6 一方、帝都にて
アルメリア襲撃事件の翌日、彼女達は戦場を後にする事になっていた。
元々、彼女たちの戦場への慰問は三日間行われる予定だったが、初日にアルメリアが襲われた事件が発生。その為、慰問は急遽中断、彼女たちは急いで皇宮に戻ることになったのだ。
そして、アルメリア襲撃の一件は当然ヴァレリア帝国の皇帝であるガイウスにも伝えられた。
「成人すらしていない身で刺客の奇襲を乗り越えるどころか、逆に刺客の命を奪う、か。やはり、本当に惜しいな」
そう言いながら、ガイウスは報告書を机の上に置く。
「して、余の娘の命を狙った者の正体は掴めたのか?」
「ええ、どうやら奴はエクレイト王国ではかなり名の通った暗殺者だったようです。依頼主も既に掴んでおります」
そして、側近は懐から一枚の書状を取り出し、ガイウスへと手渡した。それはヴァレリア帝国の皇族を標的とした暗殺の依頼書であった。
依頼主の欄にはエクレイトの国王と宰相及び国王側近の大貴族たちの名が連名で記されている。
エクレイト王国はヴァレリア帝国が少し前に征服した国の名だ。
そして、これはそんなエクレイト王国の王城にあったものを押収した際に偶然見つけだしたものであった。

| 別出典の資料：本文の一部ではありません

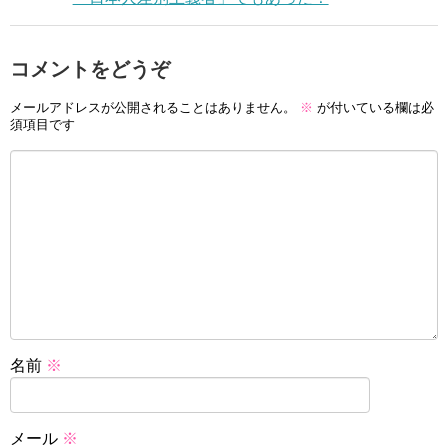
コメントをどうぞ
メールアドレスが公開されることはありません。
※
が付いている欄は必
須項目です
名前
※
メール
※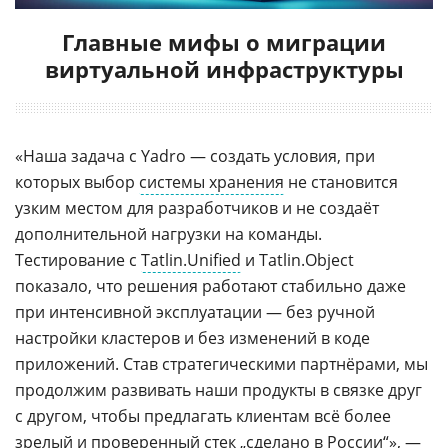
Главные мифы о миграции
виртуальной инфраструктуры
«Наша задача с Yadro — создать условия, при
которых выбор
системы хранения
не становится
узким местом для разработчиков и не создаёт
дополнительной нагрузки на команды.
Тестирование с
Tatlin.Unified
и Tatlin.Object
показало, что решения работают стабильно даже
при интенсивной эксплуатации — без ручной
настройки кластеров и без изменений в коде
приложений. Став стратегическими партнёрами, мы
продолжим развивать наши продукты в связке друг
с другом, чтобы предлагать клиентам всё более
зрелый и проверенный стек „сделано в России“», —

「先の侵攻戦でエクレイトの王城は既に陥落。残すは各地の反抗勢力のみ。ここにある依頼日を考えるに、陥落前に最後に一矢でも報いようと娘の暗殺を狙ったという所か」
「ええ、陛下のおっしゃる通りです。この依頼書を元に捕えているエクレイト王国の国王と宰相を尋問しました所、同じ証言を得ております。こちらは今回の襲撃計画の全容を纏めた報告書となります」
そして、ガイウスは手渡された報告書を読み始めた。
襲撃計画は、まず後方の駐留地に少数の部隊を接近させ、周囲の森に潜伏させる。皇族が乗る馬車が到着後、夜の闇に紛れて駐留地を奇襲し皇族の命を奪う。
もし、奇襲部隊で皇族を殺める事が出来なかった場合には皇族の護衛は手厚くなるかもしれないが、その時には予め依頼した暗殺者によって確実に皇族の命を奪う、というのが彼らの計画だった。

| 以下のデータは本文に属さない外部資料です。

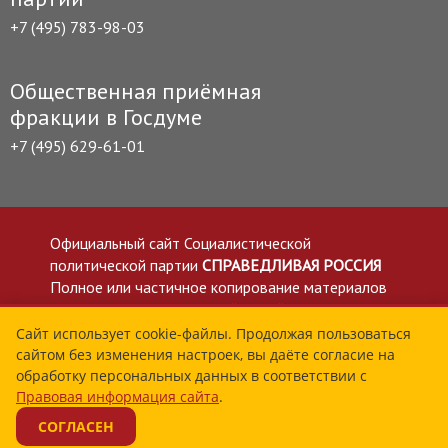
+7 (495) 783-98-03
Общественная приёмная
фракции в Госдуме
+7 (495) 629-61-01
Официальный сайт Социалистической
политической партии
СПРАВЕДЛИВАЯ РОССИЯ
Полное или частичное копирование материалов
приветствуется со ссылкой на сайт spravedlivo.ru
Политика в отношении обработки персональных
Сайт использует cookie-файлы. Продолжая пользоваться
сайтом без изменения настроек, вы даёте согласие на
данных
обработку персональных данных в соответствии с
Все материалы сайта spravedlivo.ru доступны по
Правовая информация сайта
.
лицензии Creative Commons Attribution 4.0 International
СОГЛАСЕН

「ですが、途中の大雨による土砂災害が功を奏したようです。分断され、先行した馬車を見た奇襲部隊が馬車に皇族が乗っていると思い込み、奇襲をかけたようです」
「なるほどな。連中も運が無かったという事か」
「陛下、捕えた王族たちの処遇は如何なさいましょうか?」
「無論、一族郎党を刑に処せ。愚かにも我が帝国の皇族の命を狙ったのだ、この罪は奴らの死でしか贖えん」
「畏まりました」
「余の娘たちが慰問を行う事を知っていたのはそれほど多くない。内通者が何処かに潜んでいる可能性もある。徹底的に調査を行え」
「はっ!!」
そして、側近たちは揃って部屋から退出していった。
一方、執務室に残ったガイウスは先程の報告書を再び読んでいた。
「ククッ、しかしアルメリアは本当に面白いな。あの娘を産んだ者にも興味が出てきた。あの娘を産んだのは一体誰であったか」
そう言いながら彼は自身の昔の記憶を辿っていく。
大国であるヴァレリア帝国ともなれば、皇帝の妃や子供らも数多くいる。その為、自身の子であったとしても顔と名前を知っているだけの子らも多くいるのだ。
そして、目的の記憶にたどり着いたその時、彼の心中は今迄に無いほどに興奮で包まれた。
「クハハハハハッ、ハハハハハハ!! そうかそうか!! 思い出した、思い出したぞ!!
女児を産んだと聞き、すっかりと興味を無くし、完全に忘れていた!!
となると、アルメリアはあの力を持って生まれている可能性も十分にある。数年後を楽しみに待つとするか」
そして、彼は興奮冷めやらぬまま執務を再開するのだった。